Abstract

Publisher Summary In certain ciliates and especially in metazoan epithelia, ciliary activity produces a displacement not of the cells themselves but of particles in the environment. Activity under these circumstances becomes progressively more stereotyped and restrictively adapted to special needs. The autonomous movement of the individual cilium is not rotatory but simply pendular. Thus in a given ciliated field, movement occurs in the same plane during all phases of the beat. In an intact epithelium, ciliary movement is metachronal, but it seems to be synchronous in isolated ciliated cells. Ciliated epithelia of many metatoa operate under the secondary control of the nervous system, and this control is usually of an inhibitory nature. In the activity of metazoan ciliated epithelia another tendency, encountered in rudimentary form in some ciliates, seems to accompany the stabilization of the beating plane: the role of elastic elements as antagonists of contractile forces becomes more significant in the beating cycle in some epithelia. The chapter discusses some of the fragmentary and scattered data on the mechanism of ciliary activity. Two principal types of ciliary movement must be recognized: in one the planes of the effective and recovery phases of beat are identical; in the other these planes are different. Both types comprise several varieties, among which some may differ even as to the physical basis of the effective stroke.

DATA
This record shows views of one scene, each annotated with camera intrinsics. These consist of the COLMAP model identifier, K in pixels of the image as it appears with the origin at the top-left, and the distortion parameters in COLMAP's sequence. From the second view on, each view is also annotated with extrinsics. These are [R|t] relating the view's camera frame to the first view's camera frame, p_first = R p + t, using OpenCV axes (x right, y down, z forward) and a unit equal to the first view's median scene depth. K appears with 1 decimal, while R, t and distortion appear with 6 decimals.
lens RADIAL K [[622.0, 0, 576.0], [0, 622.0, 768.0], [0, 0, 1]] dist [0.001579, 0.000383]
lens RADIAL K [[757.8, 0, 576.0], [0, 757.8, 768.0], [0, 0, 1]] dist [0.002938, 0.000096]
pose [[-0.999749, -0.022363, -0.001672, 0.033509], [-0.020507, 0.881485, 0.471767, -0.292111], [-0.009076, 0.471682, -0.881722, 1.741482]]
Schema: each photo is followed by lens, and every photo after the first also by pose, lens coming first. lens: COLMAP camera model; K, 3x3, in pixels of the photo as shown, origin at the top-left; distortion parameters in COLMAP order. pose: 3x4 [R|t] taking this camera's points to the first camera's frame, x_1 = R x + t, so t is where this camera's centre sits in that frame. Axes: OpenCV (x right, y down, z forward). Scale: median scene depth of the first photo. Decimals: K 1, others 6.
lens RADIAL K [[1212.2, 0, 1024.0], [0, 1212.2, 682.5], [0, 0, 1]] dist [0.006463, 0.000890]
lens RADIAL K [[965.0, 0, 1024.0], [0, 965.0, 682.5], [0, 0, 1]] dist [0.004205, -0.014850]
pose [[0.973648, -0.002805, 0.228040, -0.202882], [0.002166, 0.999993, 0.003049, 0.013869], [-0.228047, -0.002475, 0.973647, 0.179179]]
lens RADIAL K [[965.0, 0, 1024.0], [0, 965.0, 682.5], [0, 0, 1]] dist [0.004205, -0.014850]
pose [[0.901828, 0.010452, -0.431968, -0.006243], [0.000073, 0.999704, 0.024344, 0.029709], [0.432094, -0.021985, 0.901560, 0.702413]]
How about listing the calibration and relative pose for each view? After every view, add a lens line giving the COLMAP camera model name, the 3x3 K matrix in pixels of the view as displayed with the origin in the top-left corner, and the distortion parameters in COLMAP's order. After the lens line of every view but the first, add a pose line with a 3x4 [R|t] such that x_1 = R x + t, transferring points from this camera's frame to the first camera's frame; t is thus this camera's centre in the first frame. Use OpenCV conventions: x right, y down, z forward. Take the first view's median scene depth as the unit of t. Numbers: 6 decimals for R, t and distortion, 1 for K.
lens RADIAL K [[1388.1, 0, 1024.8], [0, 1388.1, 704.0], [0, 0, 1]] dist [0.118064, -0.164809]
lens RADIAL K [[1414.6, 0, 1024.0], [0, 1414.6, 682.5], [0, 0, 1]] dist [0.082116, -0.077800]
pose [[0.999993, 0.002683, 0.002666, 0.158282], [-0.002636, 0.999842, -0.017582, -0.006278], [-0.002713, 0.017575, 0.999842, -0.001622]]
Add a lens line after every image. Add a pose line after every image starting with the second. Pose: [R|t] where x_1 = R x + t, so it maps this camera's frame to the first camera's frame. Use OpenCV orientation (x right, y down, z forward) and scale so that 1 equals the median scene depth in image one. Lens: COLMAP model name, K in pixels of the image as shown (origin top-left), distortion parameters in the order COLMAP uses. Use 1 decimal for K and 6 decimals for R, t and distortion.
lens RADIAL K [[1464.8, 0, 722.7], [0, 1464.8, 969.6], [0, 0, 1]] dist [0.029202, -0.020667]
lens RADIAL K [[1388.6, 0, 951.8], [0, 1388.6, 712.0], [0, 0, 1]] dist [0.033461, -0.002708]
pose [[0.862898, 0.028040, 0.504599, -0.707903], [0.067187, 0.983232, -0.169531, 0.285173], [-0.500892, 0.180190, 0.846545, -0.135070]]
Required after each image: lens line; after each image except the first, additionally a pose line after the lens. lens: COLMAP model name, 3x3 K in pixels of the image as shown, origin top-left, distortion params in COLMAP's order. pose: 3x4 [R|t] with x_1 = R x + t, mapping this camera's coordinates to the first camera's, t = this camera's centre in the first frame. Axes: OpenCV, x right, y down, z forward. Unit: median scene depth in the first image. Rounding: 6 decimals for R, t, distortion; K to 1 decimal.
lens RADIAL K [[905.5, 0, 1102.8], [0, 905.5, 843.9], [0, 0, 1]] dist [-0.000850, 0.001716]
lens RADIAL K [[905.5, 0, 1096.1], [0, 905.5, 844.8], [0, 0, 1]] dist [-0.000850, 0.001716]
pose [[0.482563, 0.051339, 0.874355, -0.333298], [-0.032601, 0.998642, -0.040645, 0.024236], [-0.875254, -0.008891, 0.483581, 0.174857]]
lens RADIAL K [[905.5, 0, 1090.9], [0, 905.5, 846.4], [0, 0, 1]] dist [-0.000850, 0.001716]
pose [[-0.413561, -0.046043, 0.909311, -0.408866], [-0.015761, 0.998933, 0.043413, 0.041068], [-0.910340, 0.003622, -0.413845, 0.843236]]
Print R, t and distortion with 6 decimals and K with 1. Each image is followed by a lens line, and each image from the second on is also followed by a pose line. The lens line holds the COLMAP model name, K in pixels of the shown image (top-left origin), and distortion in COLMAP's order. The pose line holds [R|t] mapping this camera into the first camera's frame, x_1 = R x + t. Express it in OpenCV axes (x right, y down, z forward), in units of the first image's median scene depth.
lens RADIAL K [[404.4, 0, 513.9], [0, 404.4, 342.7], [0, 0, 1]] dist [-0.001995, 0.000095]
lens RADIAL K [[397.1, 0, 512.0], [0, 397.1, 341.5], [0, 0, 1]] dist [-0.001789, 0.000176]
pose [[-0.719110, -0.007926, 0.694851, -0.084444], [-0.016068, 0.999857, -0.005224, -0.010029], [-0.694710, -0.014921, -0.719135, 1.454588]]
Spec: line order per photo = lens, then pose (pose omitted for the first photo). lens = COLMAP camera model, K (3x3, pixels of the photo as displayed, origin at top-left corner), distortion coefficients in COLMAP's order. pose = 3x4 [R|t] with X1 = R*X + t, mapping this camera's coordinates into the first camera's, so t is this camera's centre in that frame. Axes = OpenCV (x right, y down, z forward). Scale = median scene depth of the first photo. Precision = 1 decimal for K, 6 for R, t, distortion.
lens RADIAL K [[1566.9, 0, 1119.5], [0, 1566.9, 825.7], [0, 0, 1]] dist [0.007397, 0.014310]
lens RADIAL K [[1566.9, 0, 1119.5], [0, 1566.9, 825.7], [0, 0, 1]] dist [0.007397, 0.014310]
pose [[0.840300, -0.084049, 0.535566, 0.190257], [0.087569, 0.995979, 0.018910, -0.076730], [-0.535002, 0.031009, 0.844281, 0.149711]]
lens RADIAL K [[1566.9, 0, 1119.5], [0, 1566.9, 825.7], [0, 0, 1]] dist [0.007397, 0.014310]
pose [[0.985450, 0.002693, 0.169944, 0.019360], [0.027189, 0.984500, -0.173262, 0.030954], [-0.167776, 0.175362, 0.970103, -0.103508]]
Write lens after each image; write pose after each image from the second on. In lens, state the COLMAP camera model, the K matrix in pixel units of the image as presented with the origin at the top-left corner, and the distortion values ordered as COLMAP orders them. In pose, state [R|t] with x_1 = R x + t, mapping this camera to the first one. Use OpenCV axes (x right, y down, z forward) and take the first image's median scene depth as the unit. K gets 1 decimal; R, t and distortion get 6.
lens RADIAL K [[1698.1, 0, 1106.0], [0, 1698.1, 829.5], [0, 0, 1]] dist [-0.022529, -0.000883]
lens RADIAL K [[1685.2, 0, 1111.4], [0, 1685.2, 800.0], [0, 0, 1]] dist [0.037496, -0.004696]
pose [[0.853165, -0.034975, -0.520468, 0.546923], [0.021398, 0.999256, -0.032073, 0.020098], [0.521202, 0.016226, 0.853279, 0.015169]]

EXERCISE SET
1) Answer these questions using the abstract on ciliary movement:
(a) In metazoan epithelia, what does ciliary activity displace?
(b) What is the usual nature of the nervous system's control over ciliated epithelia?
(c) How many principal types of ciliary movement must be recognized?
2) The abstract on ciliary movement says that movement in a given ciliated field stays in the same plane during all phases of the beat. In one to three sentences, explain why.
3) Decide whether each statement agrees with the abstract on ciliary movement. Answer yes or no, and quote the words from the abstract that settle it.
(a) In isolated ciliated cells, ciliary movement seems to be metachronal.
(b) In some epithelia, elastic elements act as antagonists of contractile forces.
(c) In one principal type of ciliary movement, the effective and recovery phases of the beat lie in the same plane.
The material has no role in this work.

SOLUTIONS BY TASK
1)
(a) Particles in the environment, not the cells themselves.
(b) Inhibitory.
(c) Two.

2) The autonomous movement of the individual cilium is pendular, not rotatory. So movement in a given ciliated field stays in one plane throughout the beat.

3)
(a) No: "it seems to be synchronous in isolated ciliated cells."
(b) Yes: "the role of elastic elements as antagonists of contractile forces becomes more significant in the beating cycle in some epithelia."
(c) Yes: "in one the planes of the effective and recovery phases of beat are identical."